Anche nell’atletica giovanile, quasi il 10% degli allenatori ha incoraggiato i propri giocatori a imbrogliare o a ferire intenzionalmente l’avversario. A livello universitario, i dipartimenti di atletica sono arrivati ​​al punto di creare corsi falsi per mantenere gli atleti idonei.

Nello sport professionistico assistiamo al furto di segnaletica, all'uso di droghe illecite che migliorano le prestazioni, ecc. Quindi, con queste conseguenze, l'eccessiva enfasi sulla vittoria è davvero una cosa così grandiosa?
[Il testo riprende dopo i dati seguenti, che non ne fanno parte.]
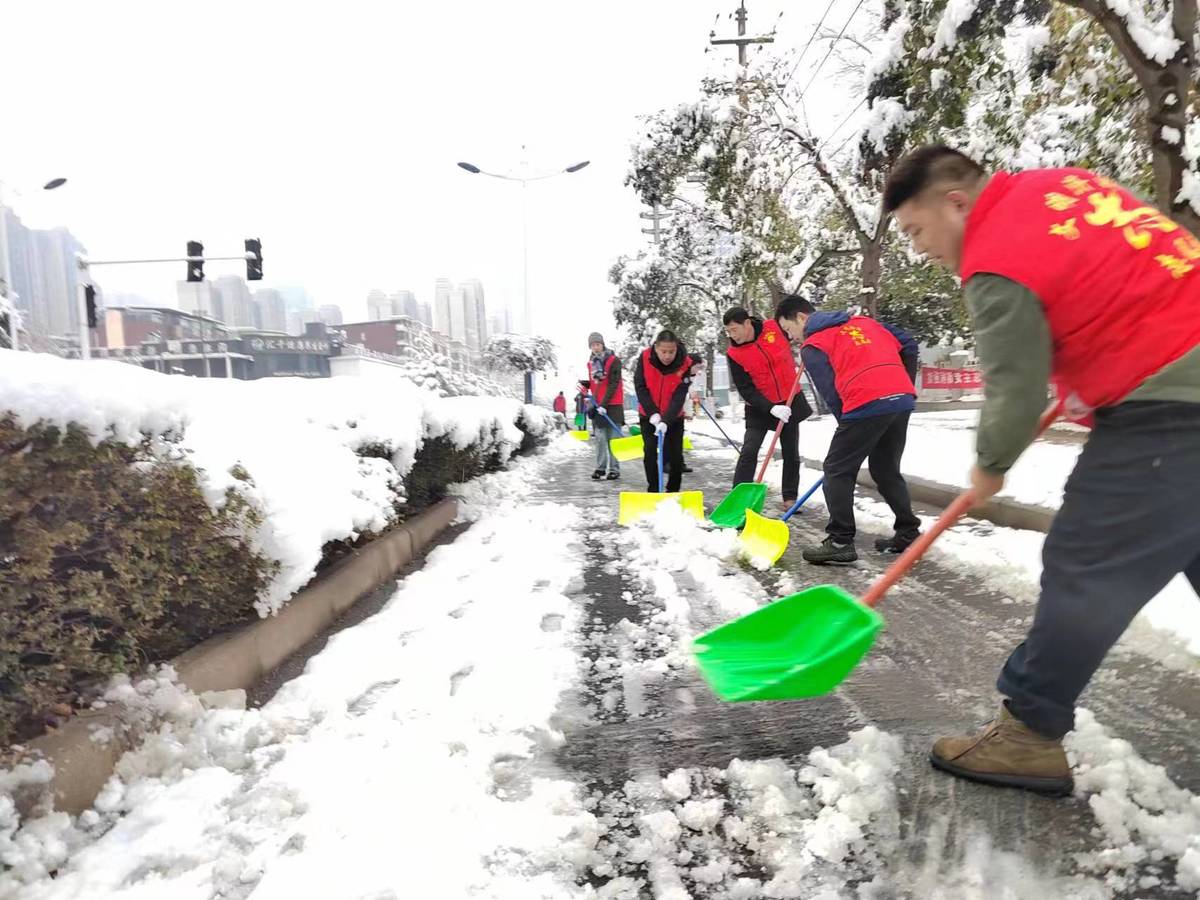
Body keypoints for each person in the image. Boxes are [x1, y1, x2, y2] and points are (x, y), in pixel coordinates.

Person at [883, 144, 1200, 796]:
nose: (919, 249)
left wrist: (989, 466)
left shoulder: (994, 254)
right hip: (1180, 375)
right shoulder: (1064, 187)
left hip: (1170, 406)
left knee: (1087, 563)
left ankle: (1027, 733)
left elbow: (1015, 387)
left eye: (916, 230)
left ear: (956, 201)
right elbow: (1123, 282)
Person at [775, 295, 921, 565]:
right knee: (884, 469)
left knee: (836, 469)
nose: (792, 338)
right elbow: (909, 343)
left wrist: (847, 421)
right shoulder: (865, 323)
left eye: (789, 330)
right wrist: (901, 383)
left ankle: (840, 540)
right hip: (900, 399)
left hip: (865, 401)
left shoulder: (814, 344)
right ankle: (908, 532)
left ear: (801, 318)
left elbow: (830, 390)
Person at [723, 306, 813, 510]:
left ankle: (790, 498)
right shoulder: (734, 354)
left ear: (747, 323)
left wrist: (807, 344)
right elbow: (745, 388)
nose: (732, 335)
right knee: (749, 450)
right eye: (728, 331)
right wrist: (770, 408)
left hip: (788, 400)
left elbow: (797, 333)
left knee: (791, 452)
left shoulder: (773, 328)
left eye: (734, 329)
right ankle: (738, 500)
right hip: (759, 407)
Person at [633, 329, 704, 492]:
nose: (667, 356)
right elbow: (640, 386)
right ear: (656, 348)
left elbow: (679, 395)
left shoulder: (685, 363)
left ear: (676, 349)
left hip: (673, 417)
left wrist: (666, 420)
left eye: (671, 352)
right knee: (650, 452)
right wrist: (653, 413)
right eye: (663, 351)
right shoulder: (645, 358)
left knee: (675, 455)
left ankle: (673, 491)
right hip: (648, 415)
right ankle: (653, 489)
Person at [587, 332, 625, 480]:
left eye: (598, 344)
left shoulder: (613, 361)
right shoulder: (591, 363)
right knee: (600, 438)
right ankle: (601, 468)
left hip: (613, 404)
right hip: (598, 405)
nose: (595, 347)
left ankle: (614, 469)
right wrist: (586, 387)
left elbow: (613, 383)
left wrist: (604, 404)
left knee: (613, 439)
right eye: (592, 345)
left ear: (602, 344)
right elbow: (596, 384)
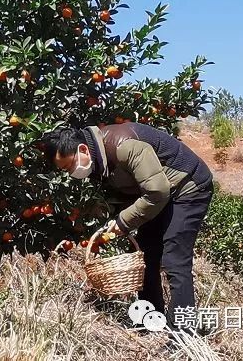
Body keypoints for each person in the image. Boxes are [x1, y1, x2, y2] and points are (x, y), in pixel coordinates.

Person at [41, 122, 214, 329]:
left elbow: (157, 191)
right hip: (162, 196)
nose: (70, 173)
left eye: (69, 166)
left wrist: (123, 222)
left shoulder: (123, 145)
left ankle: (184, 332)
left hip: (189, 187)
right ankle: (150, 322)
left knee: (175, 259)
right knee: (145, 254)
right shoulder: (98, 162)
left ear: (83, 149)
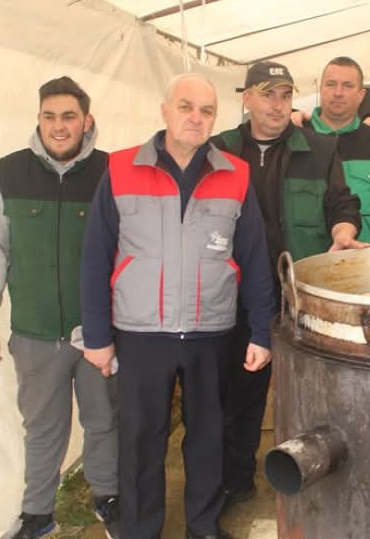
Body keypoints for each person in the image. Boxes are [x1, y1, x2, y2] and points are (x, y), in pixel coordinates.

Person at [80, 73, 276, 539]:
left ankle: (203, 526)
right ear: (165, 111)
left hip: (212, 331)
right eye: (185, 107)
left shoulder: (235, 174)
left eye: (207, 111)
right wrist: (97, 337)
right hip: (141, 332)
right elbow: (94, 256)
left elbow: (254, 257)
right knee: (140, 439)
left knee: (209, 437)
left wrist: (261, 332)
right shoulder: (121, 168)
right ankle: (140, 529)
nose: (196, 118)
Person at [0, 76, 119, 539]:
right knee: (41, 429)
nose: (59, 126)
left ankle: (108, 499)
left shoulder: (111, 172)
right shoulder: (10, 170)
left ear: (87, 120)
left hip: (98, 333)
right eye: (49, 116)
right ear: (38, 119)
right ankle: (37, 514)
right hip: (34, 334)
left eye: (69, 116)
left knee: (104, 421)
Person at [212, 61, 363, 504]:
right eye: (267, 94)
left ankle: (316, 476)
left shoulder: (319, 149)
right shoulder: (219, 150)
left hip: (300, 297)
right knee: (239, 391)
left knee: (311, 391)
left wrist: (343, 231)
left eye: (285, 95)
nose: (278, 105)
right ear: (246, 98)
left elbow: (342, 203)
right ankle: (236, 478)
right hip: (236, 296)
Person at [305, 56, 370, 247]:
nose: (338, 93)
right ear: (320, 89)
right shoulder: (297, 140)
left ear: (361, 95)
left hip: (364, 259)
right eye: (331, 84)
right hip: (306, 257)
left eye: (347, 86)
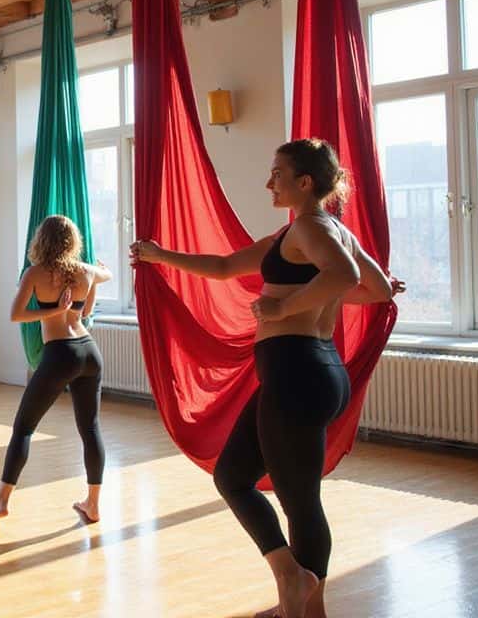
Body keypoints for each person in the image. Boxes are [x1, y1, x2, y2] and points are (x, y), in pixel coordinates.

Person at [131, 138, 404, 618]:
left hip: (298, 373)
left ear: (304, 182)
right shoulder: (317, 232)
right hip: (310, 372)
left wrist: (284, 305)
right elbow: (375, 288)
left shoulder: (312, 228)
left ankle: (301, 598)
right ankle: (295, 583)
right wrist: (159, 256)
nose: (268, 181)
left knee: (300, 502)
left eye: (277, 173)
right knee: (234, 477)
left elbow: (341, 277)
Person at [0, 215, 112, 528]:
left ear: (42, 240)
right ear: (73, 242)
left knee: (24, 428)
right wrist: (98, 272)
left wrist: (54, 309)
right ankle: (92, 505)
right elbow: (93, 299)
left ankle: (1, 503)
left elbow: (16, 314)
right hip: (89, 351)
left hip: (60, 353)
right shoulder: (87, 272)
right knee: (90, 428)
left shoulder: (36, 273)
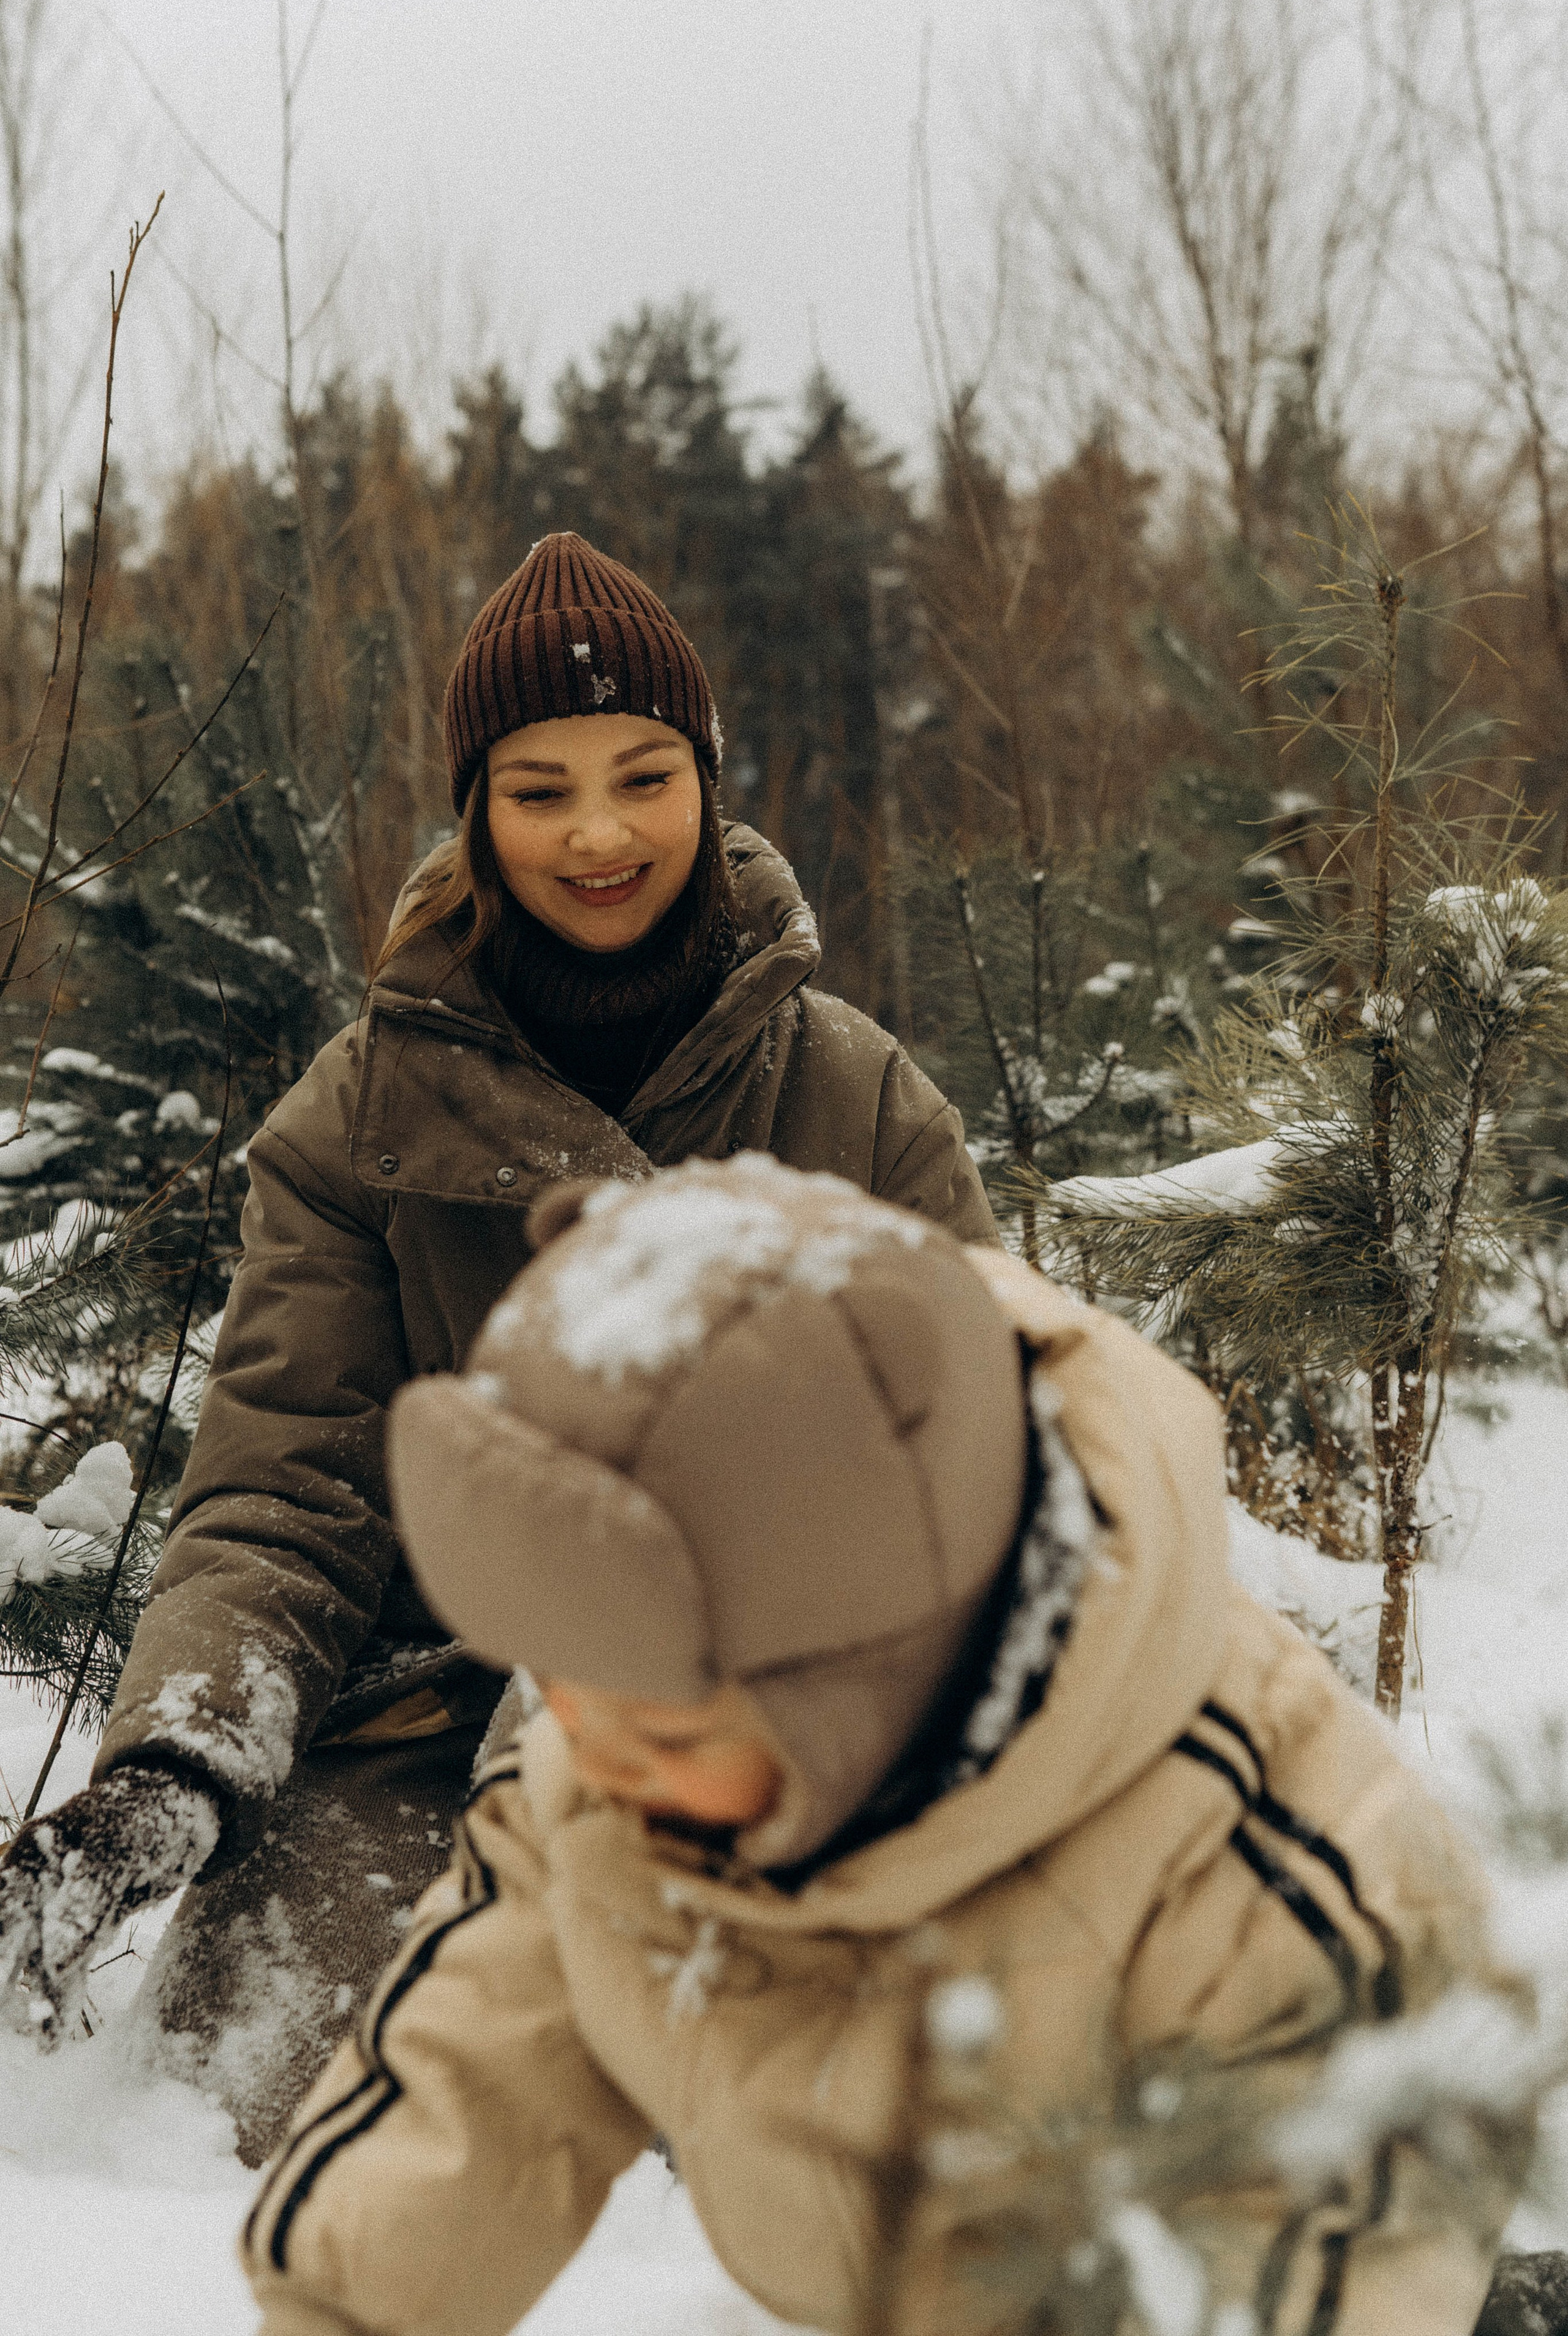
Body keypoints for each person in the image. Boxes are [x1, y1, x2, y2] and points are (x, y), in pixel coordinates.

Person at [0, 535, 997, 2163]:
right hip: (410, 1740)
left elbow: (997, 1467)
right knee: (251, 2140)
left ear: (707, 781)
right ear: (476, 810)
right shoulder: (354, 1125)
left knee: (823, 2142)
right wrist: (172, 1764)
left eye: (642, 777)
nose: (598, 835)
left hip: (782, 1728)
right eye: (539, 791)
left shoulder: (860, 1103)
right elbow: (283, 1492)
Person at [243, 1155, 1529, 2336]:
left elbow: (1311, 2257)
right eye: (559, 1691)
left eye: (664, 1724)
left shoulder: (1261, 1891)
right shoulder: (620, 1775)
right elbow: (470, 2070)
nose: (582, 1747)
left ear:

Tornando alla conversazione sui diritti, le generazioni più giovani hanno davvero più diritti delle altre generazioni? In uno sfogo online post-partita, un frustrato allenatore di basket universitario ha fatto riferimento al diritto perché "tutti pensano di meritare un lavoro. Tutti pensano di meritare un buon lavoro".

È un diritto pensare che posti di lavoro ben retribuiti dovrebbero essere disponibili per coloro che desiderano lavorare? È “dolce” esprimere frustrazioni quando i salari non forniscono sempre più i mezzi per vivere comodamente?

Mentre gli stipendi medi delle famiglie sono aumentati di circa 20.000 dollari negli ultimi decenni, i valori medi delle case sono triplicati, l’affitto medio è passato da 600 a oltre 2.000 dollari, i prezzi delle auto nuove sono più che raddoppiati e numerosi beni di consumo hanno registrato aumenti significativi.

Questo diritto è davvero dovuto al fatto di essere cresciuti in una cultura del trofeo di partecipazione o alla legittima frustrazione per il fatto che il sogno americano delle generazioni precedenti è sempre più irraggiungibile?

Andrew Tatch è un assistente professore di sociologia alla Troy University di Troy, Ala., ed ex residente a Valdosta.